A seller’s guide to multiple-offer negotiations

If you’ve got multiple offers on the table for your home, it must feel like a dream come true. And why shouldn’t it? Every seller desires the best price for their home. Even so, there are certain mistakes you should steer clear of while navigating multiple-offer negotiations. 

Pricing your home too low can backfire, whereas pricing it too high can scare off the homebuyers. Dealing with multiple-offer negotiations doesn’t mean you hold all the cards. You need to tread carefully to close the best deal among the multiple offers. 

Narrow it down to the top four offers

If the market (and luck) is in your favor, you might have 5 to 10 offers on your house. The beauty of this situation is that you now have the ability to choose. Start by vetting each offer and narrowing those down to three or four offers. 

Contact the buyers who made those offers and finalize the best among them. That said, if none of the offers come through, you can give the fifth, sixth, or seventh a try. (You get the idea!)

But which is the best offer?

So…you’ve narrowed down your top four choices. How do you actually go about selecting the best among them? Often, sellers close the deal based on the highest price. But ideally, you should choose a buyer who is most likely to complete the purchase. 

For example, it’s not uncommon for the highest bidder to back out of a deal in the first 20 days. And on top of that, the other buyers you previously rejected may be in the process of buying other properties by that time. Your real estate agent is the best person to advise you on which buyer is likely to go through with the purchase. 

Even though they cannot guarantee the buyer’s behavior, their expertise and experience will come in handy for you. 

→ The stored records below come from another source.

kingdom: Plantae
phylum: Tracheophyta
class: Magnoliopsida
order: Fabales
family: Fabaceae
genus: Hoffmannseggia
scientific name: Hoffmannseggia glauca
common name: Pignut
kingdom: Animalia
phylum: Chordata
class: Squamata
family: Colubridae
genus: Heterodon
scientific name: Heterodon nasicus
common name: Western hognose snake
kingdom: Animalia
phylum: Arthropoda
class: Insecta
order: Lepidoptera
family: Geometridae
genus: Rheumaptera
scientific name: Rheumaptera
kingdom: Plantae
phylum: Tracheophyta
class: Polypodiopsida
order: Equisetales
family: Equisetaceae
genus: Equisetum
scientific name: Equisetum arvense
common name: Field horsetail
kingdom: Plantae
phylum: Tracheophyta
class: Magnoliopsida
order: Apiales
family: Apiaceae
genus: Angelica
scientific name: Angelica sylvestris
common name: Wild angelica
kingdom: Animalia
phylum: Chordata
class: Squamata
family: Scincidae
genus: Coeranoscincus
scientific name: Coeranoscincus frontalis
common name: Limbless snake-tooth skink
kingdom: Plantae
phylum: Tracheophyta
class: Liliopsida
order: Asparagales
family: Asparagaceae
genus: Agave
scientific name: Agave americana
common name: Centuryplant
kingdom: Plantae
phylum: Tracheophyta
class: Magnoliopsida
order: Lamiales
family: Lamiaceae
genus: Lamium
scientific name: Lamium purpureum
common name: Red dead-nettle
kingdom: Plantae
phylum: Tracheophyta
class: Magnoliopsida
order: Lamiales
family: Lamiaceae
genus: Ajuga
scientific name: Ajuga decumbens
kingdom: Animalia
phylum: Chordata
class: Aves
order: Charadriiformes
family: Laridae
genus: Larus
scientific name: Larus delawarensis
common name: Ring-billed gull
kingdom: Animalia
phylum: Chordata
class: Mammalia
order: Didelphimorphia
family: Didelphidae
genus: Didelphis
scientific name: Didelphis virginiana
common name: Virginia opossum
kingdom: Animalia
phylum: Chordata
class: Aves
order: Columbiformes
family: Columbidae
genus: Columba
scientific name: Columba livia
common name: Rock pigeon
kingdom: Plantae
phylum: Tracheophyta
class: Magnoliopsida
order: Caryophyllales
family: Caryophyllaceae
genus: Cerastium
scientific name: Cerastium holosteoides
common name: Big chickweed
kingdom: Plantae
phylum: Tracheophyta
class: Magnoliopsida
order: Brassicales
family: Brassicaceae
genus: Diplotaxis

You should also look at other selection criteria:

  • Rent-back periods (where the buyer rents your property to you for a specified period)
  • Waiving appraisals
  • Inspection concessions
  • Ideal close dates 

A buyer who allows you to hold onto maximum equity and makes the entire transition easy should be the one. 

Wait through the first weekend

When dealing with multiple-offer negotiations, sellers may feel tempted to latch onto the first over-list-price offer. But in favorable market conditions, you should wait beyond the first weekend, as chances are you’ll end up with many more offers that are above your list price. 

Don’t feel intimidated by an initial offer’s early expiration. A buyer’s agent does not want competition because it’s their job to close the deal for the buyer. Remember: you’re in no rush to close a sale before the first weekend. 

Be vigilant about ‘bully offers’

During multiple-offer negotiations, a buyer may know that you have many offers on your home and therefore throw out the biggest number. During the escrow, they may try to renegotiate everything to get you to agree to their terms and conditions. 

Such offers are called ‘bully offers’ in the real estate realm. If you don’t have experience selling homes, you should hire a listing agent who can differentiate between an excited buyer and a bully offer. 

Follow the above guide, and you’ll be able to sail through multiple-offer negotiations!